The upper breast border is a better landmark for determining new nipple position than the IMF, as Scott Spear also maintained (Spear S, personal communication). The upper breast border will not change after surgery from its preoperative position with either a breast reduction or a mastopexy. The IMF, on the other hand, is quite variable from patient to patient (Fig. 8‑1). Some patients have a long vertical breast footprint, and other patients have a very narrow vertical footprint. Although the upper breast border remains the same after a breast reduction or a mastopexy, the IMF can be adjusted.

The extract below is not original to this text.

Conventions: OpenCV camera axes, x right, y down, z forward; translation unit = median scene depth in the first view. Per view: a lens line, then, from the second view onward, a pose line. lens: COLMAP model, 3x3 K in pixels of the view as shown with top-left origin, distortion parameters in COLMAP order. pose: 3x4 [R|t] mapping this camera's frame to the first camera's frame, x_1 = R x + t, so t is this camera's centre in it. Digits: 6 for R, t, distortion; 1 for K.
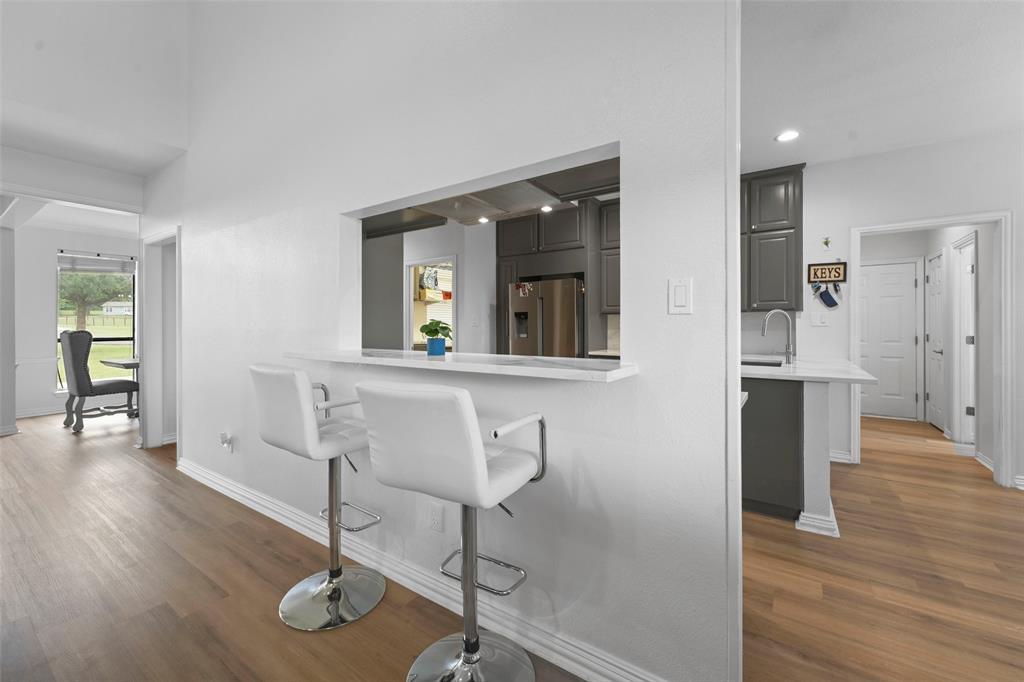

The upper breast border (small vertical arrows in Fig. 8‑13a) is the junction between the chest wall and the takeoff of the breast. It starts at the junction of the preaxillary fullness (large horizontal arrows) and the outward curvature of the breast. If it is not obvious, the breast can be folded up (not just pushed up), as shown in Fig. 8‑13b, and the line of demarcation will become more clear (smaller vertical arrows).

Fig. 8.13 Principles of marking. The principles of marking for a breast reduction (removal of inferior wedge) and for a mastopexy (moving of the inferior wedge) are much the same. This breast reduction/mastopexy patient shows how the upper breast border does not change after surgery and how the new breast meridian should be drawn though the ideal position, not through the existing nipple position. Aged 53 at presentation, the patient was 5 ft 9 in (175 cm) tall and weighed 140 lb (63 kg). (a) Marking showing the upper breast border and ideal breast meridian. (b) The upper breast border can be demonstrated by folding up the breast (not pushing it up). The upper breast border starts laterally at the junction of the preaxillary fold and the outward curve of the breast. (c) The final result at 18 months after removal of 230 grams from the right breast and 190 grams from the left breast.

The patient in Fig. 8‑13 shows that the surgeon needs to evaluate not only glandular ptosis but also nipple position in all directions, not just elevation. Note that in the postoperative (18 months) photo (Fig. 8‑13c), the upper breast border has not changed from its original position.